= Description of the task =
Go to the line containing "vfov_deg: 4.2" below; retype it and all following lines exactly, and leave out the pictures.

Records Start Marker

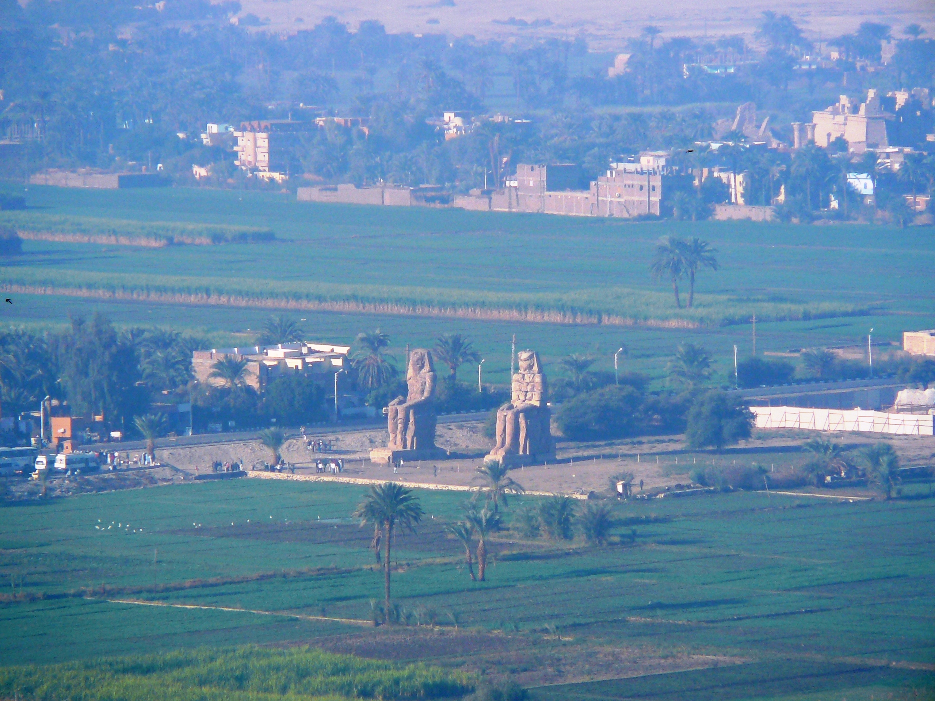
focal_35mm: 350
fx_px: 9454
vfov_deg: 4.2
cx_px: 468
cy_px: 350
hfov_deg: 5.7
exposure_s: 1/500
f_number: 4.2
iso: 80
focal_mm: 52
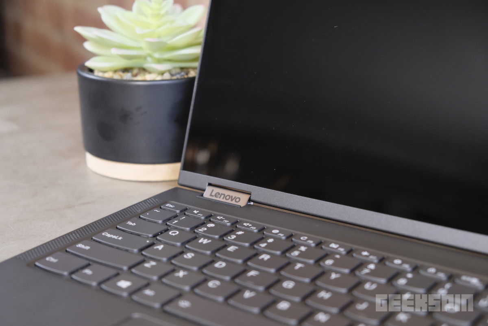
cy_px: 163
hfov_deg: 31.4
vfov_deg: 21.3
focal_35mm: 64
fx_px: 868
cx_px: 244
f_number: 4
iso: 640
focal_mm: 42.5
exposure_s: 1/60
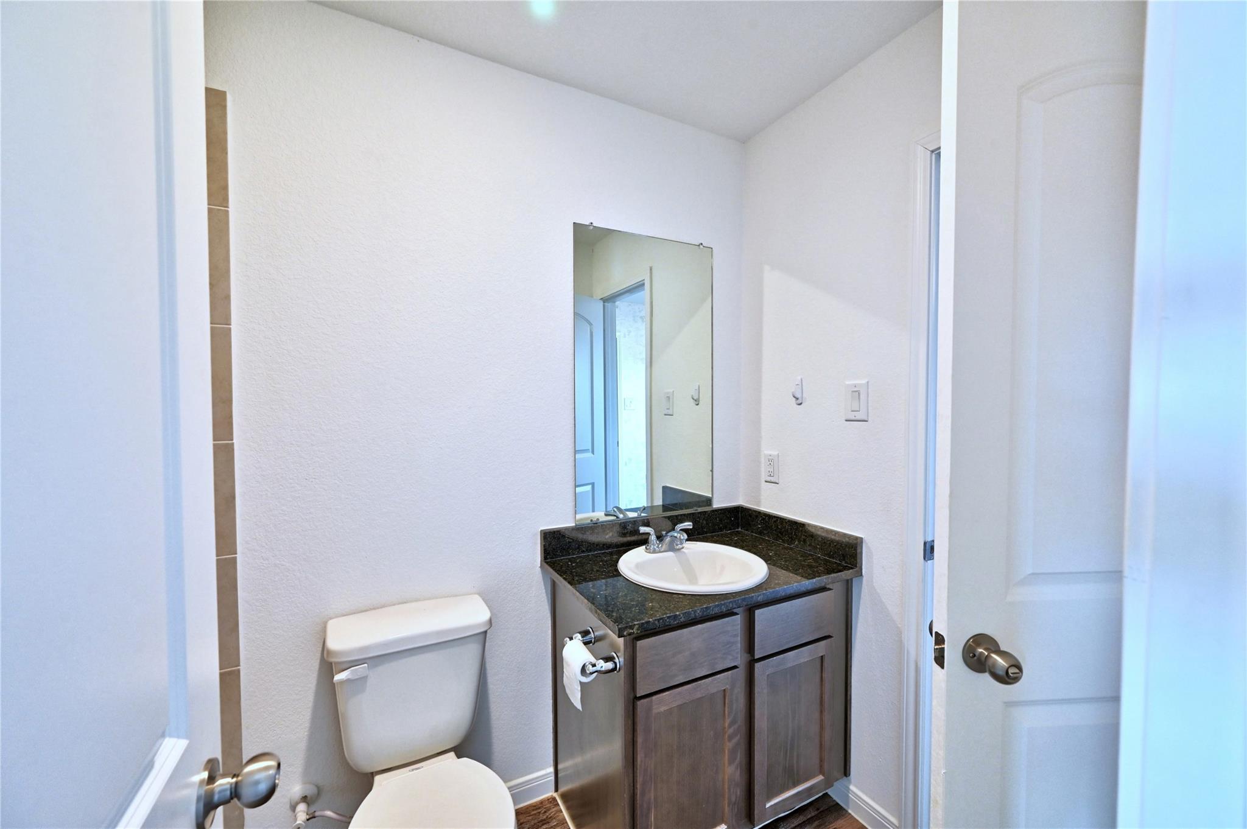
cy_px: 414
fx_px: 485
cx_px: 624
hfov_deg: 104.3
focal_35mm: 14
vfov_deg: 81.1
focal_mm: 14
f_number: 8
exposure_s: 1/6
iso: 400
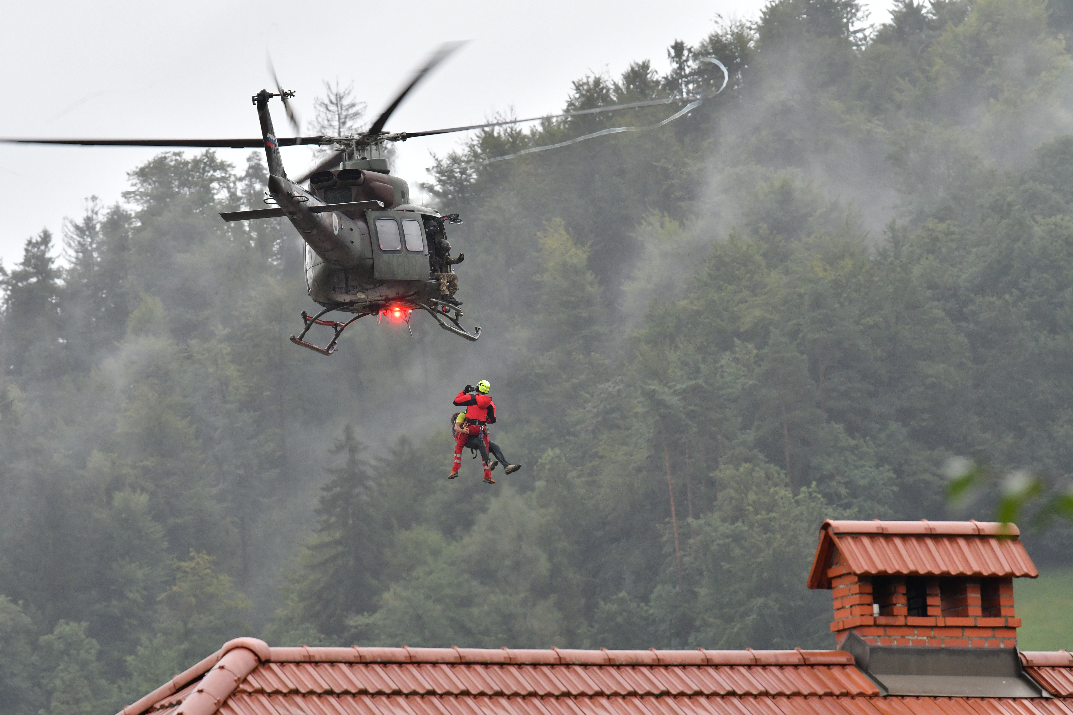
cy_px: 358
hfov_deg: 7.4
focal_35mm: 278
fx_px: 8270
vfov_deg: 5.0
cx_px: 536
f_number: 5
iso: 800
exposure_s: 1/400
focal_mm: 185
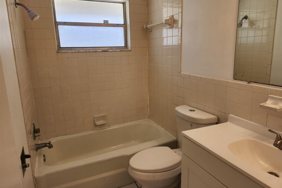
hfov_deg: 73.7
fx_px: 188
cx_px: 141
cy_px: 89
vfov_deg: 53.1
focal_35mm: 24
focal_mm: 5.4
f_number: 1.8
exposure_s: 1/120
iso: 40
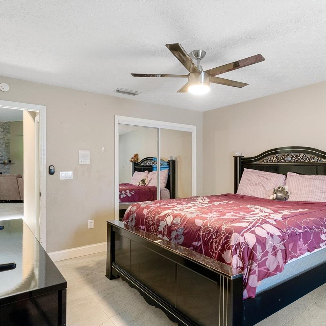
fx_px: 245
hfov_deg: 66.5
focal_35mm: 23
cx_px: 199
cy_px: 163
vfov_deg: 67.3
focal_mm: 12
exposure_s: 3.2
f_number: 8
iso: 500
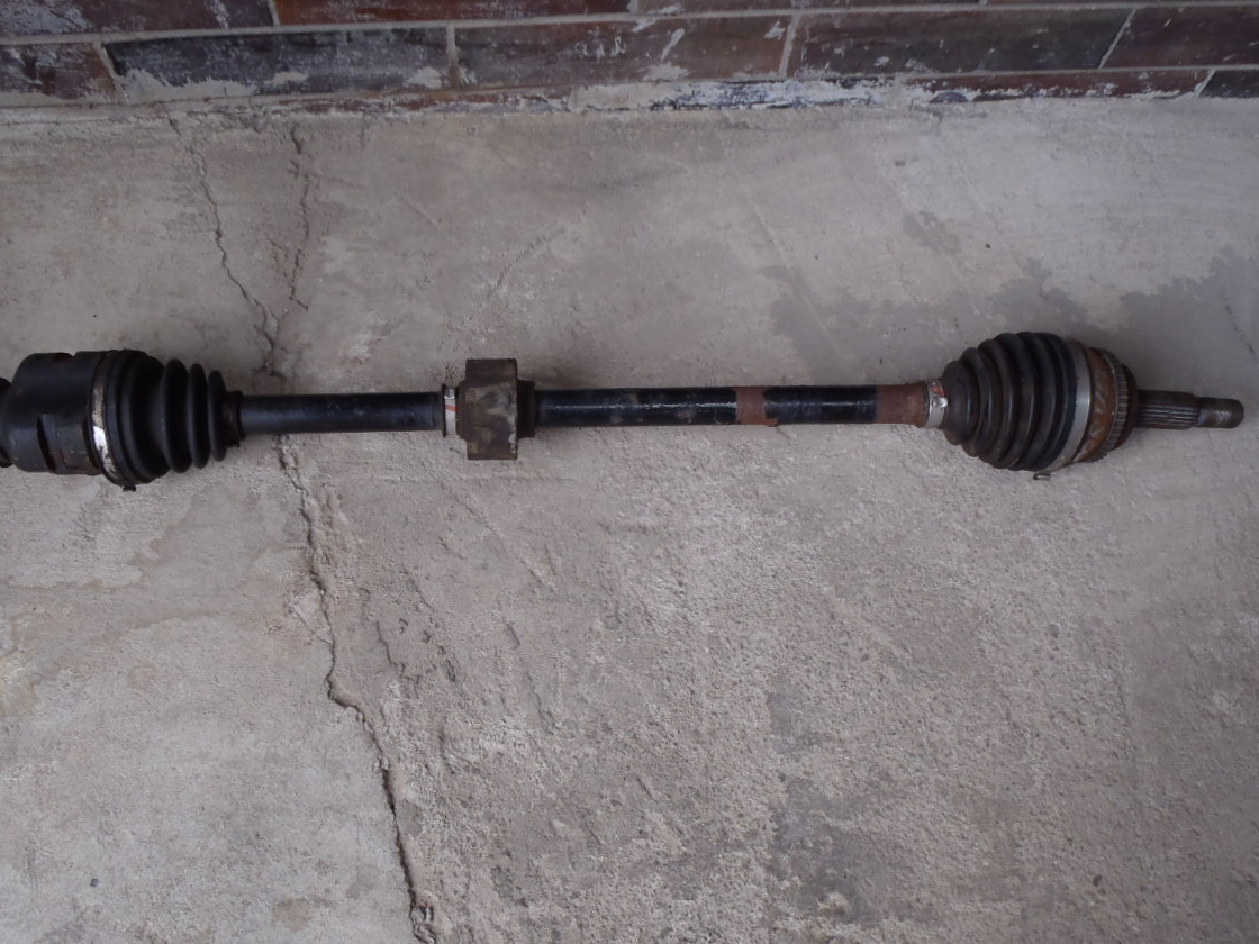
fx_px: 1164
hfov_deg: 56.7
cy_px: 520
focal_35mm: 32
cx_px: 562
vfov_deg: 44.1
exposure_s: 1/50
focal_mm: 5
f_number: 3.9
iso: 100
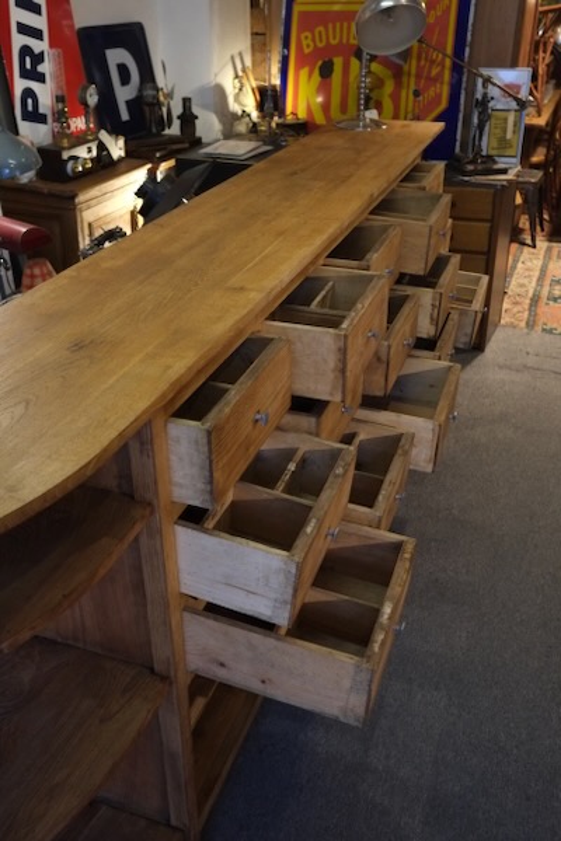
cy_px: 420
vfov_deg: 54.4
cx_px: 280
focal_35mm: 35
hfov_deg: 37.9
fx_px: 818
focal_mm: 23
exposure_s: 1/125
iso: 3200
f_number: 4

Records End Marker

= Task result =
vfov_deg: 4.2
cx_px: 468
cy_px: 350
hfov_deg: 5.7
exposure_s: 1/500
f_number: 4.2
iso: 80
focal_mm: 52
cy_px: 163
hfov_deg: 31.4
vfov_deg: 21.3
focal_35mm: 64
fx_px: 868
cx_px: 244
f_number: 4
iso: 640
focal_mm: 42.5
exposure_s: 1/60
cy_px: 414
fx_px: 485
cx_px: 624
hfov_deg: 104.3
focal_35mm: 14
vfov_deg: 81.1
focal_mm: 14
f_number: 8
exposure_s: 1/6
iso: 400
cy_px: 358
hfov_deg: 7.4
focal_35mm: 278
fx_px: 8270
vfov_deg: 5.0
cx_px: 536
f_number: 5
iso: 800
exposure_s: 1/400
focal_mm: 185
hfov_deg: 73.7
fx_px: 188
cx_px: 141
cy_px: 89
vfov_deg: 53.1
focal_35mm: 24
focal_mm: 5.4
f_number: 1.8
exposure_s: 1/120
iso: 40
fx_px: 245
hfov_deg: 66.5
focal_35mm: 23
cx_px: 199
cy_px: 163
vfov_deg: 67.3
focal_mm: 12
exposure_s: 3.2
f_number: 8
iso: 500
fx_px: 1164
hfov_deg: 56.7
cy_px: 520
focal_35mm: 32
cx_px: 562
vfov_deg: 44.1
exposure_s: 1/50
focal_mm: 5
f_number: 3.9
iso: 100
cy_px: 420
vfov_deg: 54.4
cx_px: 280
focal_35mm: 35
hfov_deg: 37.9
fx_px: 818
focal_mm: 23
exposure_s: 1/125
iso: 3200
f_number: 4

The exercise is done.